MySQL conferenece

行ってきた。
印象に残ったセッションはCyberAgentの人がソースコードの読み方と3分間ハックの方法を紹介していたのと、InnoDBのチューニング話。
CAと言えば社長がblogで香ばしい事を言っていたのでロクなエンジニアが居ないのではないかと思っていたが、今回講演されていたのは至極まっとうなハッカーっぽい人だった。会社の方針なのかCAから来ている人は全員スーツ着用だったため、その真面目そうな外見とハッカー特有の圧縮言語のような早口がチグハグで面白かった。私もよく必要にせまられてソースコードを調査するので、GNU GLOBALとかはどの環境にも入れているが、gdbを使った正攻法によるソースコードの追いかけはあまり場数をこなしていなかったので参考になった。
あとはInnoDBのチューニング話。講演者がMySQL日本法人の松信さんというだけあって、実に手堅いチューニングのポイントが紹介されていた。
内容自体は他の文献や資料と大差はなかったが、自分のチューニング方法を再確認できたのはよかった。新しい発見と言えば、レプリカのスレーブでinnodb_doublewriteを切ったりinnodb_flush_log_trx_commitで同期書き込みを減らしてしまうのは推奨とまでは行かなくとも「アリ」な方法と紹介されていたこと。複数台によるレプリケーション構成はよく使うけど、マスタのディスク負荷が高まっている頃にはスレーブ側の書き込みも相当量になっていることが多く、レプリケーションラグが発生したり書き込みが飽和したりでスレーブを増やすこともできなくなる事があって困っていた。これらの方法はちょっと試したいところ。

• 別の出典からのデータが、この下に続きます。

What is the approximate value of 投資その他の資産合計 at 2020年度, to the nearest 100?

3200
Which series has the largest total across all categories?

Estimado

このセッションは2部構成になっていて後半はNTTコムウェアの人によるディープなコードレベルでのInnoDBのチューニング話。特に最近のハイエンドハードウェア上でのパフォーマンスの向上に注力したもの。
趣旨として最近の高いハードウェアはディスクI/Oやプロセッサの並列度が高いのだから、それをガンガン使うべくいくつかのポイントでハックを行ったというもの。残念ながらこれらのハックの恩恵に預かれる高いハードウェアでMySQLを運用しているわではないので、成果のパッチの利用を検討することは当面なさそうだけど、いずれも興味深い改良ばかり。
ハードウェアメーカとしてはhpとDELLとSUNが来ていた。hpはAMDを担いで来ていたので、現行製品について聞いてみた。AMDのハードウェア上でのMySQLベンチマークなどは非常に参考になったので、同じ世代のIntel版とAMD版をガチでぶつけたときの結果も出して欲しいと頼んでみたが、やはりそれは難しいとのこと。

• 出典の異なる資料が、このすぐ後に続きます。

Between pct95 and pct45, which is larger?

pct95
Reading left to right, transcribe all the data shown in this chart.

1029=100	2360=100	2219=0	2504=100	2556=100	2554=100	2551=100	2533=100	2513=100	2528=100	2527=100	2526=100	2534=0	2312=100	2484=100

SUNはX4500とX4200とT2000を持ってきていた。T2000は非常に面白いのだけど、一箱がそれなりに高いので試しに一ノード買ってみるというわけにはいかないところが難しい。全面置き替えとかをやる場面があるのなら、考慮する余地もあるかな。デモではMySQLを入れてSuperSmackで負荷をかけていた。32CPU見えた状態でMySQLのスレッドがウニウニ動くのは壮観。ただDBとして使うにはDASが弱いので、SCSIなりSANなりでこれまた大掛り。
ディスクいっぱいのX45000はローカルファイルシステムZFSを使うとして外に出すときには何を想定しているのかが疑問だったので、聞いてみたところ「NFSかCIFS」とのこと。つまり、UNIXで使うにはNFS一択か。最近はLinuxで使ってもクライアント側では変なトラブルも無いのだけど、やはり良い印象はないかな。最近Lustreと提携してZFSと連携するようになるらしいけど、これはアグレッシブ過ぎか。T2000よりもう少し手軽かと思っていたのだけど、値段を見て諦めた。一桁違う。やはりこのセグメントにはまだ敵が居ないためか。
カンファレンス全体のイメージとしては、YAPCとかに比べてもビジネス色が強いこと。まぁ、処理系とDBだとどちらがよりビジネス寄りなのかは明かだし、比べるべきはJavaあたりなんだろう。